Paixão por jogar tênis muda a vida da família

Embora o talento e os resultados expressivos e precoces chamem a atenção de quem assista ao pequeno Pedro em ação, o que mais impressiona mesmo é a história em si - e não apenas do caçula, mas da família toda. Além dos pais, a irmã Júlia também começou a jogar tênis incentivada pelo irmão e hoje disputa o circuito juvenil assim como Pedro, inclusive tendo vencido a última etapa do circuito gaúcho na categoria 14 anos. O pai, Filipe, que era sedentário, também se apaixonou pelo esporte e disputa torneios e a mãe, Márcia, aprendeu a jogar motivada pelos filhos e pelo marido. Assim, a família tem uma rotina de ir para as quadras junta nos finais de semana. Para uma família que não praticava esportes e nunca tinha tido contato com o tênis até três anos atrás, não deixa de ser surpreendente uma mudança de estilo de vida tão repentina e intensa.

Pedro desenha seu sonho: ser número 1 do mundo no tênis.

Ao ser perguntado do que mais gosta no tênis, Pedro não titubeia ao responder: "Gosto de competir, disputar torneios". O pai, porém, garante que o menino também adora treinar ou mesmo jogar partidas amistosas, e que inclusive pergunta toda noite se vai ter treino no dia seguinte. Mesmo tendo que aprender a conviver com a responsabilidade e pressão de competir e vencer desde tão jovem, Pedro parece não sentir esse peso de forma negativa. Pelo contrário: afirma que sonha ser jogador profissional e número um do mundo. Ainda que seja muito cedo para fazer qualquer previsão ou prognóstico, os caminhos até agora parecem estar se abrindo para o pequeno notável, que já tem até, segundo o pai, um convite de uma academia espanhola para ir fazer uma temporada de testes e treinos na Europa.

Talentos precoces: bom ou ruim para uma futura carreira?

Toda essa rápida evolução de Pedro, que inclusive levou a família a se desfazer do seu negócio próprio em Canoas e se mudar para Porto Alegre a fim de facilitar a logística de treinos e competições, e assim recomeçar a vida em uma cidade, um trabalho e escolas diferentes, pode gerar tanto benefícios quanto dificuldades, em especial para uma família sem tantos recursos.

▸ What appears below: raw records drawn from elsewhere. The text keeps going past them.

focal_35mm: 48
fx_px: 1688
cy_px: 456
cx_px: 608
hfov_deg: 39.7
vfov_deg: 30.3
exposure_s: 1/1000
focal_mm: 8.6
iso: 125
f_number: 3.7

Ao mesmo tempo que é difícil manter uma criança treinando e disputando torneios de tênis - um esporte reconhecidamente caro para os padrões médios brasileiros -, por outro lado uma possível futura carreira profissional poderia representar o retorno desse investimento e uma mudança sócio-econômica significativa. A pergunta que surge é: descobrir um talento e começar a desenvolvê-lo tão cedo realmente ajuda ou pode atrapalhar na difícil missão de chegar ao tênis profissional?

- Uma estatística comprova que 80% das crianças que têm sucesso com 12 anos não chega em lugar algum, pelo fato dos resultados nessa faixa etária estarem vinculados ao talento. Depois dessa idade, se baseiam muito mais no trabalho físico e técnico - afirma o técnico de equipes de competição e responsável pela Escolinha Guga Kuerten em Niterói (RJ), Sylvio Bastos.

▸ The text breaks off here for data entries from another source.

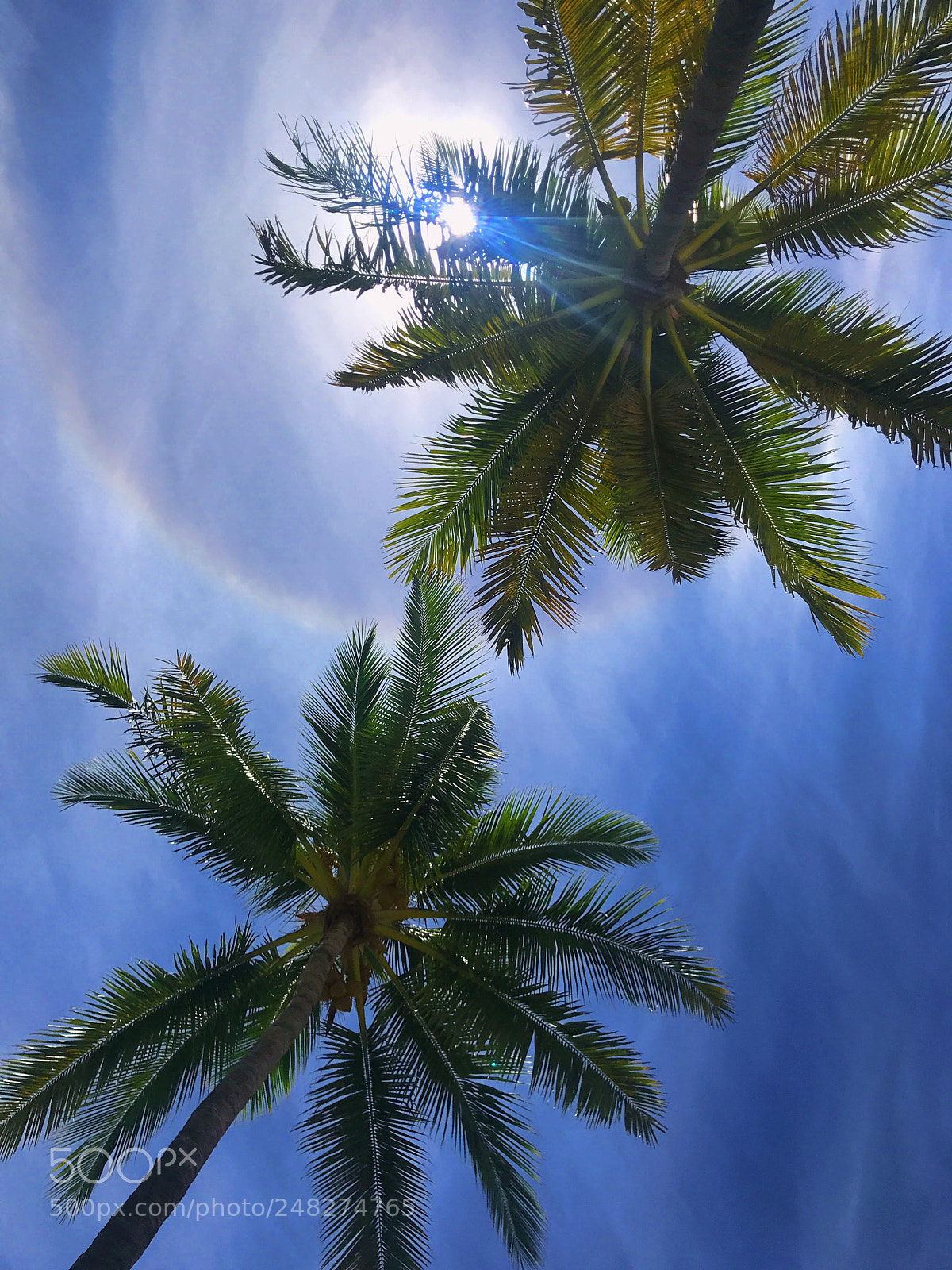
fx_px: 1027
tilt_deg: +84.4
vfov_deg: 63.4
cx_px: 476
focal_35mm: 28
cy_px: 635
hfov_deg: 49.7
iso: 25
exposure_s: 1/6849
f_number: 1.8
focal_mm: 3.99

Já para o multicampeão e um dos maiores ídolos do tênis brasileiro, Thomaz Koch, começar bem jovem é bom, e ele usa seu próprio exemplo para justificar.

- Iniciar a competir cedo é mais positivo. Quatro, cinco anos é a idade ideal pra começar, e eu sou o exemplo disso - avalia o ex-tenista profissional, que no entanto faz uma ressalva: "É fato que crianças com mais coordenação motora levam muita vantagem sobre as demais em quase todos os esportes com bola. O problema maior é a expectativa que se gera, geralmente dos próprios pais, que acreditam que os filhos jogam muito mais do que realmente jogam. Há pouquíssimas exceções - afirma o ex-jogador.